Thank you, Mr. Chair.
First, we would like to thank you for the invitation to take part in this consultation, which we consider very important.
Having apprised ourselves of the bill, we understand that it has several objectives, but that its main objective is to conduct a consultation for the development of a Canada-wide pregnant workers' preventive withdrawal program. We support such a consultation according to the parameters in clause 3 of the bill—we want to emphasize that—with the understanding that provincial jurisdictions will be respected. We think it is desirable that all Canadian women in the workplace have access to a preventive withdrawal program for pregnant workers.
As you know, Quebec already has such a program. In effect since 1981, the right to preventive withdrawal of pregnant or breastfeeding workers is contained in the Act Respecting Occupational Health and Safety, and it was a very important step forward for women. It put an end to the terrible dilemma of pregnant women who had to choose between earning a salary to support their families, or risk losing their baby or jeopardizing its health when their working conditions were dangerous.
This program is also a significant step forward for public health in Quebec, because in addition to protecting pregnant workers, it requires that women's working conditions be scientifically documented; this has contributed to dispelling the myth that women's work is less dangerous than that of men, and has meant improved prevention of work injuries for all women. This experience, which has been largely positive in Quebec, indicates that public interest would be better served if all Canadian workers had access to a program with the same objectives.
However, we must say that we are not favourable to the changes proposed in clauses 6 and 7 of the bill, which would create entitlement to employment insurance benefits during a pregnant worker's preventive withdrawal. There are several reasons for our position.
First, pregnant workers' right of preventive withdrawal is not maternity leave. Preventive withdrawal is triggered by working conditions that pose a risk to a woman's pregnancy or to her unborn child, and not by the pregnancy as such. The pregnancy is not the problem.
That is why the first step is always an attempt to change the working conditions or assign the worker to other duties, and not to grant leave. The issue relates to working conditions, and that is why the cost of the program in Quebec is entirely covered by employers, as they are the ones who control working conditions, and they also decide whether the worker will continue to work or not.
We feel that the employment insurance plan is not the proper vehicle for that program. That system is above all a common insurance fund to assist workers who lose their jobs. The more we broaden its scope, the more we risk perverting the foundations of the system. In fact, we feel that integrating a program that is related to labour relations and working conditions into a federal act would probably be a breach of provincial jurisdiction.

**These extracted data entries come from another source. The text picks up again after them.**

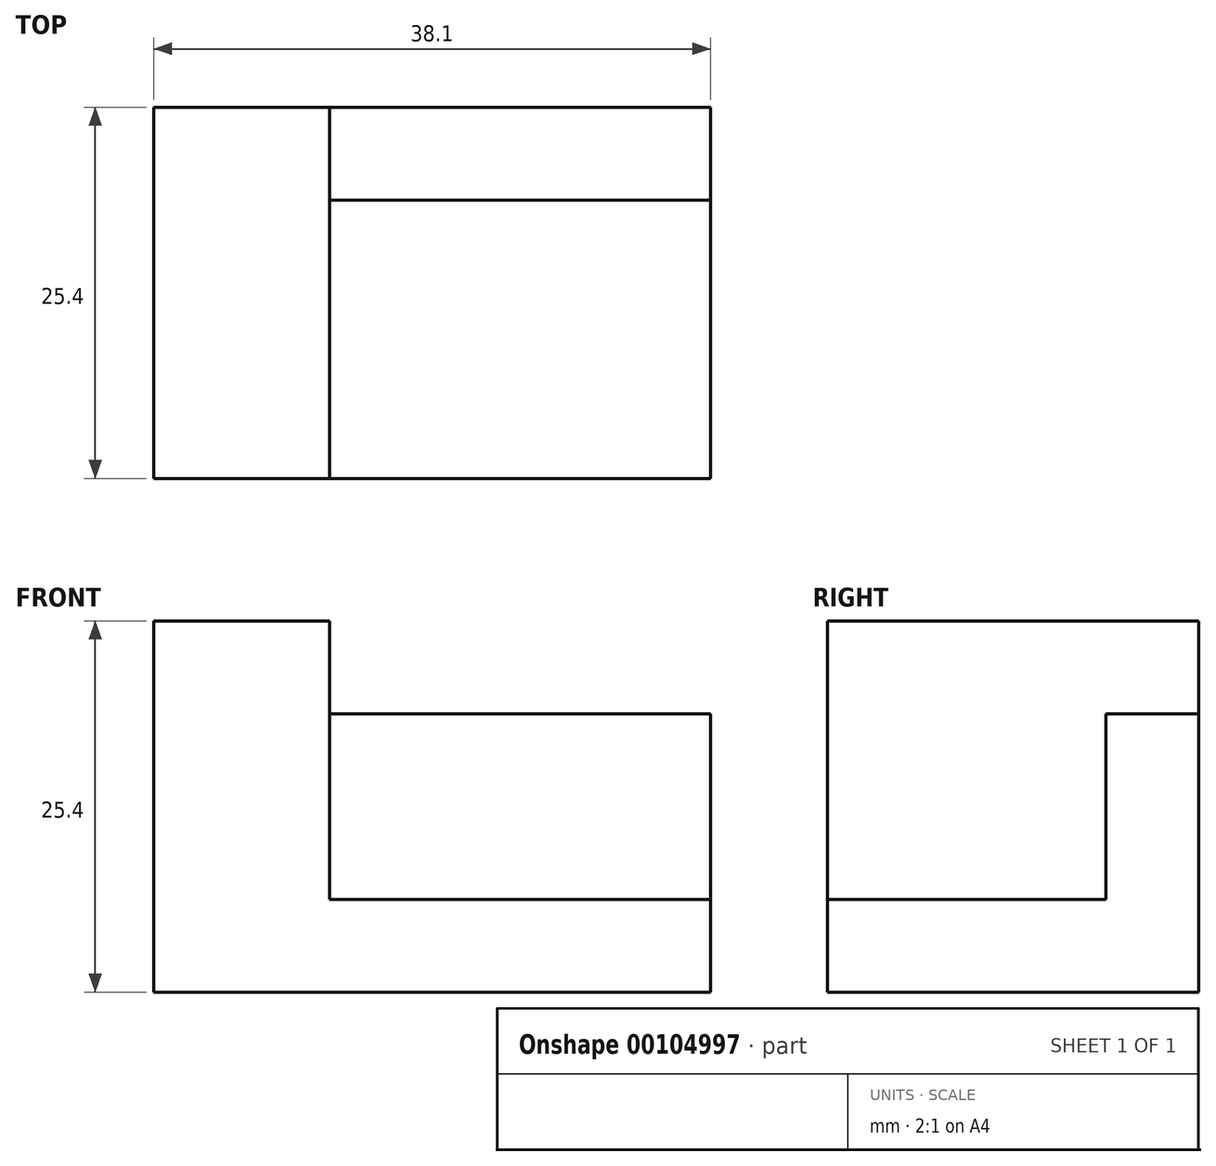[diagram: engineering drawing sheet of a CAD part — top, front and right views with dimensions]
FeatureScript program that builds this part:
annotation { "Feature Type Name" : "Feature", "Feature Type Description" : "" }
export const myFeature = defineFeature(function(context is Context, id is Id, definition is map)
    precondition{}
    {
        {
            var Q0;
            Q0=qCreatedBy(makeId("Front.planeOp"),FACE);
            var sketch = newSketch(context, id + "F0", { "sketchPlane" : qUnion([Q0])});
            skLineSegment(sketch, "E0.bottom", {"start": v(0, 0) * mm, "end": v(38.1, 0) * mm});
            skLineSegment(sketch, "E0.top", {"start": v(0, 25.4) * mm, "end": v(12.03, 25.4) * mm});
            skLineSegment(sketch, "E0.left", {"start": v(0, 0) * mm, "end": v(0, 25.4) * mm});
            skLineSegment(sketch, "E0.right", {"start": v(38.1, 0) * mm, "end": v(38.1, 19.05) * mm});
            skLineSegment(sketch, "E1.bottom", {"start": v(38.1, 19.05) * mm, "end": v(12.03, 19.05) * mm});
            skLineSegment(sketch, "E1.top", {"start": v(38.1, 6.35) * mm, "end": v(12.03, 6.35) * mm});
            skLineSegment(sketch, "E1.left", {"start": v(38.1, 19.05) * mm, "end": v(38.1, 6.35) * mm});
            skLineSegment(sketch, "E1.right", {"start": v(12.03, 19.05) * mm, "end": v(12.03, 6.35) * mm});
            skLineSegment(sketch, "E2", {"start": v(12.03, 19.05) * mm, "end": v(12.03, 25.4) * mm});
            skSolve(sketch);
        }
        {
            var Q0;
            Q0=makeQuery(id+"F0.imprint","IMPRINT",FACE,{"disambiguationData":[TD([[makeQuery(id+"F0.imprint","IMPRINT",EDGE,{"derivedFrom":sQuery(id+"F0.wireOp",EDGE,"E0.bottom")}),1.0]])]});
            extrude(context, id + "F1", {"entities" : qUnion([Q0]), "depth" : 25.4 * mm});
        }
        {
            var Q0;
            Q0=makeQuery(id+"F0.imprint","IMPRINT",FACE,{"disambiguationData":[TD([[makeQuery(id+"F0.imprint","IMPRINT",EDGE,{"derivedFrom":sQuery(id+"F0.wireOp",EDGE,"E1.bottom")}),1.0]])]});
            extrude(context, id + "F2", {"entities" : qUnion([Q0]), "operationType" : NewBodyOperationType.ADD, "depth" : 6.35 * mm});
        }
    });
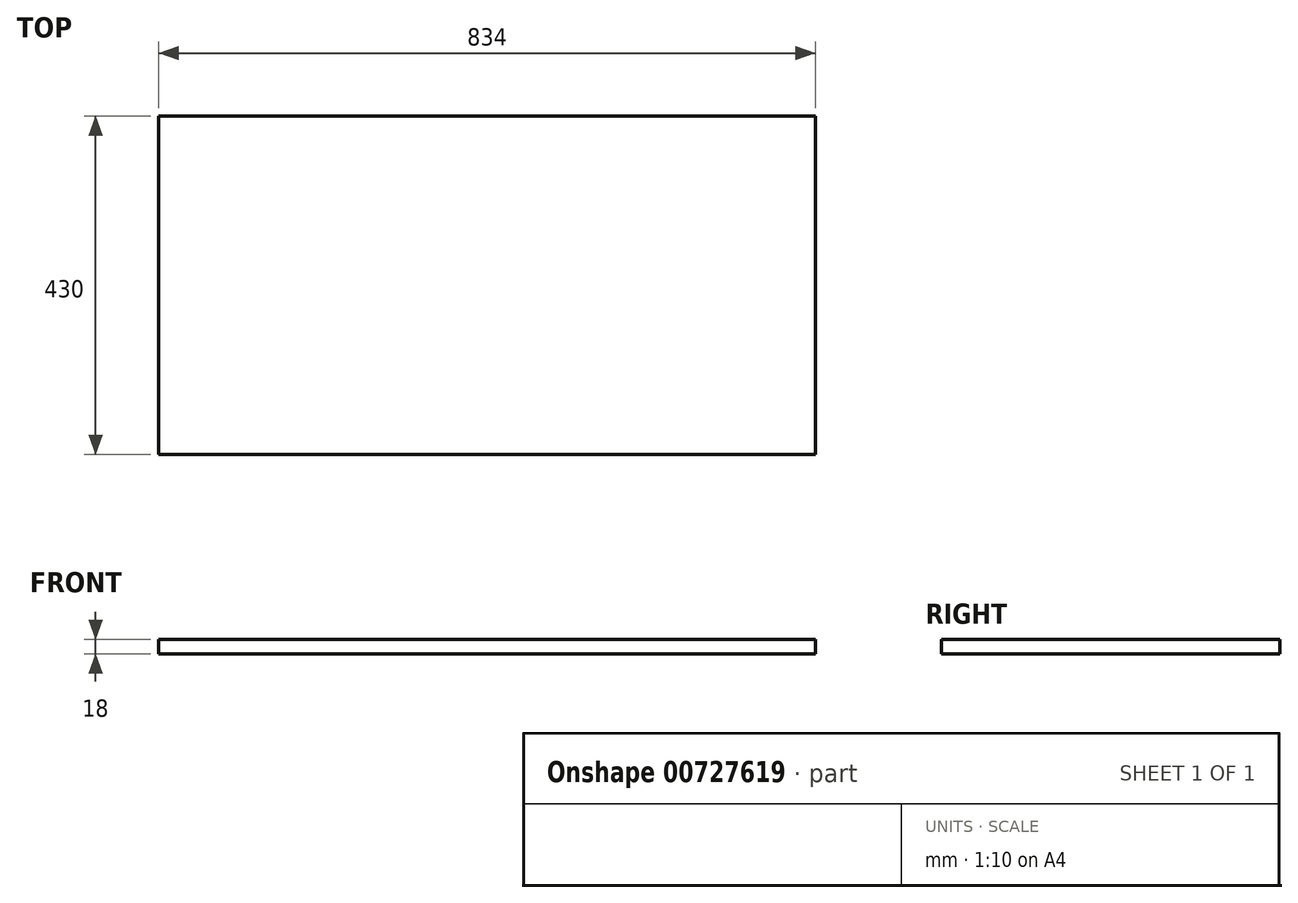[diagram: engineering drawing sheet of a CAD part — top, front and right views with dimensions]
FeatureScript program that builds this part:
annotation { "Feature Type Name" : "Feature", "Feature Type Description" : "" }
export const myFeature = defineFeature(function(context is Context, id is Id, definition is map)
    precondition{}
    {
        {
            var Q0;
            Q0=qCreatedBy(makeId("Top.planeOp"),FACE);
            var sketch = newSketch(context, id + "F0", { "sketchPlane" : qUnion([Q0])});
            skLineSegment(sketch, "E0.bottom", {"start": v(-417, -215) * mm, "end": v(417, -215) * mm});
            skLineSegment(sketch, "E0.top", {"start": v(-417, 215) * mm, "end": v(417, 215) * mm});
            skLineSegment(sketch, "E0.left", {"start": v(-417, -215) * mm, "end": v(-417, 215) * mm});
            skLineSegment(sketch, "E0.right", {"start": v(417, -215) * mm, "end": v(417, 215) * mm});
            skPoint(sketch, "E0.middle", {"position": v(0, 0) * mm});
            skSolve(sketch);
        }
        {
            var Q0;
            Q0 = qSketchRegion(id + "F0", true);
            extrude(context, id + "F1", {"entities" : qUnion([Q0]), "depth" : 18 * mm, "offsetDistance" : 25 * mm});
        }
    });
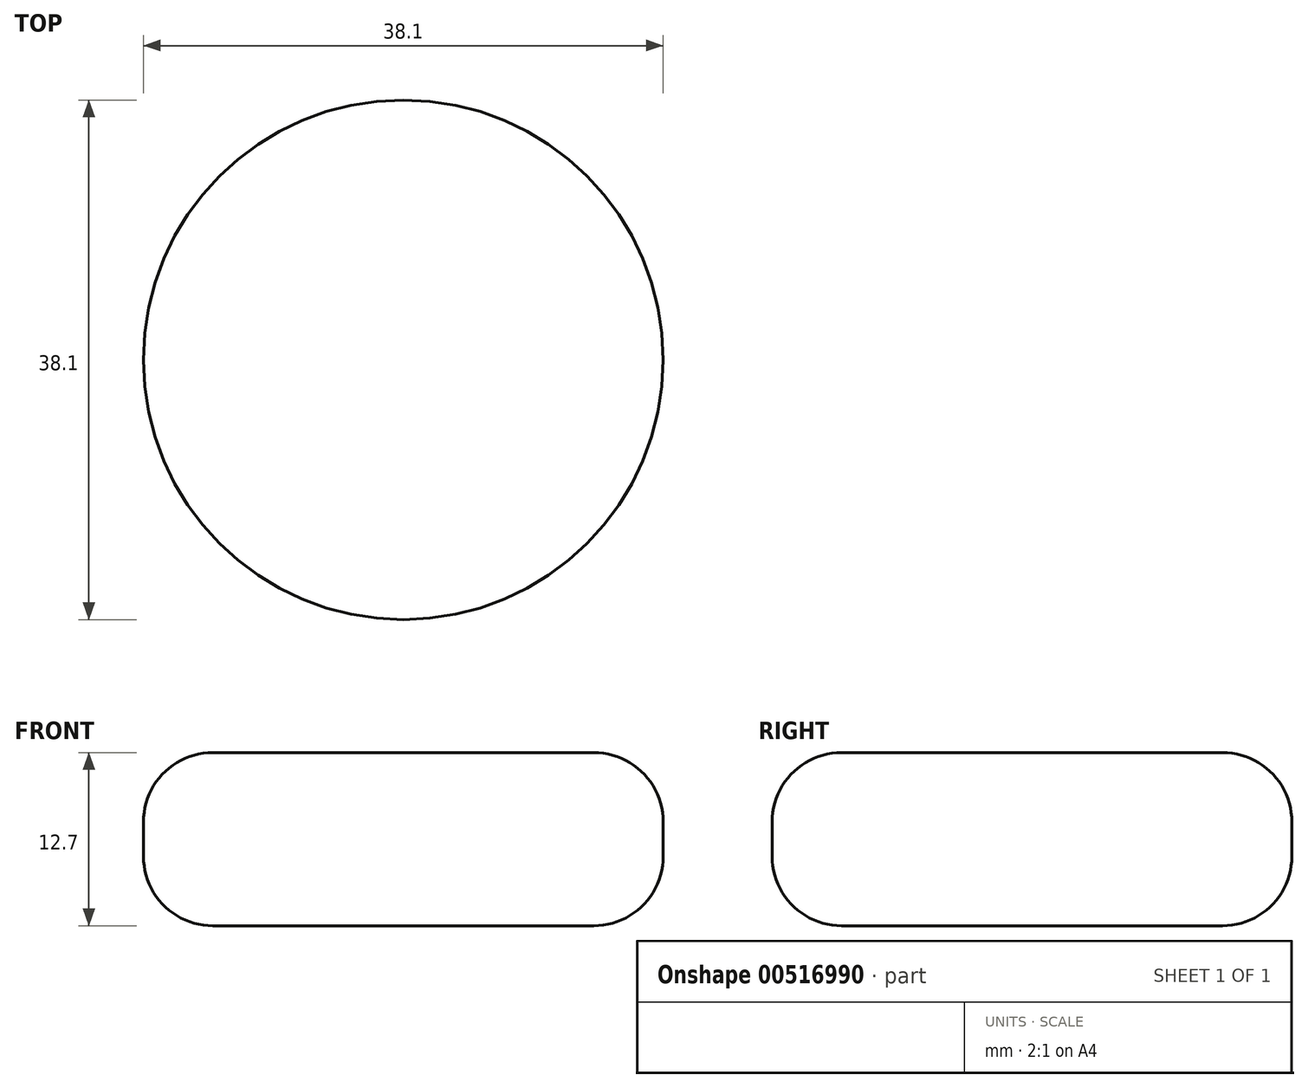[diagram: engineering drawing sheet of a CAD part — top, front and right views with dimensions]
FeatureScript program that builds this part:
annotation { "Feature Type Name" : "Feature", "Feature Type Description" : "" }
export const myFeature = defineFeature(function(context is Context, id is Id, definition is map)
    precondition{}
    {
        {
            var Q0;
            Q0=qCreatedBy(makeId("Top.planeOp"),FACE);
            var sketch = newSketch(context, id + "F0", { "sketchPlane" : qUnion([Q0])});
            skCircle(sketch, "E0", {"center": v(0, 0) * mm, "radius": 19.05 * mm});
            skSolve(sketch);
        }
        {
            var Q0;
            Q0 = qSketchRegion(id + "F0", true);
            extrude(context, id + "F1", {"entities" : qUnion([Q0]), "depth" : 12.7 * mm, "offsetDistance" : 25.4 * mm});
        }
        {
            var Q0;
            Q0=makeQuery(id+"F1.opExtrude","SWEPT_FACE",FACE,{"disambiguationData":[OSD([sQuery(id+"F0.wireOp",EDGE,"E0")])]});
            fillet(context, id + "F2", {"entities" : qUnion([Q0]), "radius" : 5.08 * mm, "tangentPropagation" : true, "allowEdgeOverflow" : false});
        }
    });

Moreover, the bill says nothing at all about the administration of the program. For instance, what happens if the medical certificate is challenged? There is no provision to address that. A specific process to deal with those issues is needed, as we have seen in Quebec with the preventive withdrawal program. Specific expertise is also required, which managers of the plan probably do not have.
Secondly, we do not think it very useful to institute preventive withdrawal for the last 15 weeks prior to childbirth. First, as we know, in the last budget the government announced its intention of extending the benefit period during pregnancy to 12 weeks before birth. Thus the preventive withdrawal in the bill would only cover three additional weeks.
In addition, this would create totally unacceptable distinctions between female workers occupying different job categories. For instance, a stock handler could receive preventive withdrawal benefits if she cannot lift certain loads at the end of her pregnancy, whereas a teacher who should not be in contact with children during the first 20 weeks of her pregnancy because she is not immunized against parvovirus B19 would not have access to them. If the legislator's will is to institute a preventive withdrawal program for pregnant workers, it is absolutely necessary that workers have access to it when they are exposed to a risk, and not on the basis of a schedule. For example, in Quebec 94% of preventive withdrawals are granted before the 23rd week of pregnancy.
Consequently these changes do not seem very useful for the vast majority of pregnant workers who are exposed to dangerous conditions in their work environment.
Thirdly, and I will conclude with this, the adoption of the proposed changes to the Employment Insurance Act would mean that a pregnant worker receiving preventive withdrawal benefits would be seriously penalized financially, and we think that is unacceptable. Indeed, she would at first receive benefits amounting to only 55% of her salary; she would have no income during the two-week waiting period provided by law, and she would not be entitled to anything from the company benefits program, and consequently would receive nothing from that. In addition, the weeks of preventive withdrawal would be deducted from the weeks of standard or special benefits she might receive later.
In conclusion, our organization supports the Canada-wide consultation on the right to preventive withdrawal for pregnant workers, but we recommend that you not adopt sections 6 and 7 of the bill amending the Employment Insurance Act.